Open Source Licenses Explained: MIT, Apache 2.0, GPL, and Commercial Use Compliance Guide
Open source software forms modern software engineering’s infrastructure, but “open source” doesn’t mean “use freely however you want” — every open source project has a license, and license terms determine what’s legally permitted. Ignoring licenses can create real legal liability, especially when using GPL-licensed code in commercial products.
Major License Types
MIT License: the most permissive mainstream license, requiring only preservation of the original copyright notice — allows virtually any use including commercial closed-source products. React (core), jQuery, and Vue.js use MIT.
Apache 2.0: adds a patent grant clause to MIT — grants users rights to patents held by contributors related to the software, while prohibiting users from suing contributors over patent claims (the patent retaliation clause). Android, Kubernetes, TensorFlow, and Elasticsearch use Apache 2.0. For enterprise-context open source use, Apache 2.0 provides clearer patent protection than MIT.
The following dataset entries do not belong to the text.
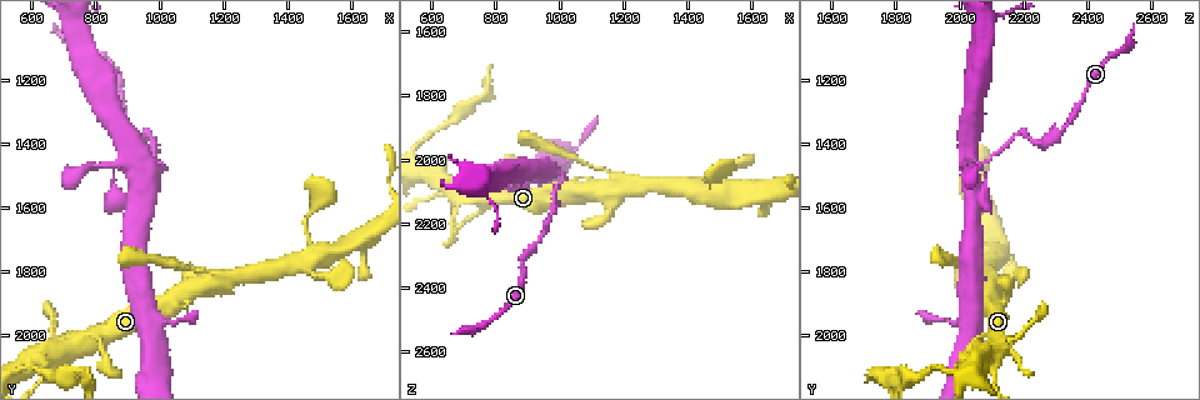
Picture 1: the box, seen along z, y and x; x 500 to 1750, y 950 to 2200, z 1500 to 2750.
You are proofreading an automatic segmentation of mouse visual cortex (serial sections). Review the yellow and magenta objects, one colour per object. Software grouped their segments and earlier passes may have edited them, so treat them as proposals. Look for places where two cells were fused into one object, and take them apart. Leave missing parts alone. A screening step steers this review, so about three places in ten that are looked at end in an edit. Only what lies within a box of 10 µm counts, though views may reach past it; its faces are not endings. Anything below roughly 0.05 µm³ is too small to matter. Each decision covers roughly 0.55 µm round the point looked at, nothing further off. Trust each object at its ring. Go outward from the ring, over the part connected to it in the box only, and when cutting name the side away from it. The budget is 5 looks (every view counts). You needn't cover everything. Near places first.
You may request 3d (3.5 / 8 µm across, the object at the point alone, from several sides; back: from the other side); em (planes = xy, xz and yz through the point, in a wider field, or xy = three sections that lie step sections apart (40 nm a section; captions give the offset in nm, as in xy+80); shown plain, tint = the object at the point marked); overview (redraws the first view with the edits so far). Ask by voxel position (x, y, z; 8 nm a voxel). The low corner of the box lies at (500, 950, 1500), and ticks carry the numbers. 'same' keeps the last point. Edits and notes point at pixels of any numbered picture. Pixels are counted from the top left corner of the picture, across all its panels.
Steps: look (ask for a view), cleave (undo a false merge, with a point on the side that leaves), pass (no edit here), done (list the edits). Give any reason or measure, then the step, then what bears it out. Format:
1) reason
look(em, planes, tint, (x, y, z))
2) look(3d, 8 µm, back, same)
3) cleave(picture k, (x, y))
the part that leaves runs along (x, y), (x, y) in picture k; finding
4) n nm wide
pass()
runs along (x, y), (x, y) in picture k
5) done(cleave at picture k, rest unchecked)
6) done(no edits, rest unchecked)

three-way junction
look(3d, 8 µm, (720, 2030, 2110))

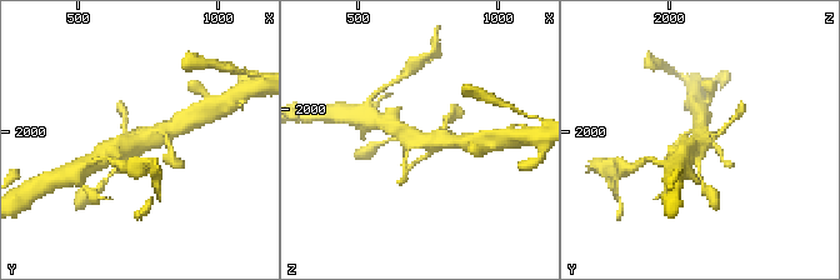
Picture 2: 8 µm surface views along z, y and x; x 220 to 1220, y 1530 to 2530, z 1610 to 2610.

GPL series: copyleft license with the “viral” core clause — if your software includes and distributes GPL code, the entire software must also be open-sourced under GPL. Linux kernel uses GPL v2. GPL v3 additionally prevents Tivoization (using technical measures to restrict users from running modified versions). LGPL permits dynamic linking without triggering copyleft, commonly used for libraries.
Practical Commercial Compliance Requirements
Open source dependency scanning should be part of the CI/CD pipeline. FOSSA and License Finder are the primary automated license compliance scanning tools. SPDX (Software Package Data Exchange) is the standard format for recording software dependency license information.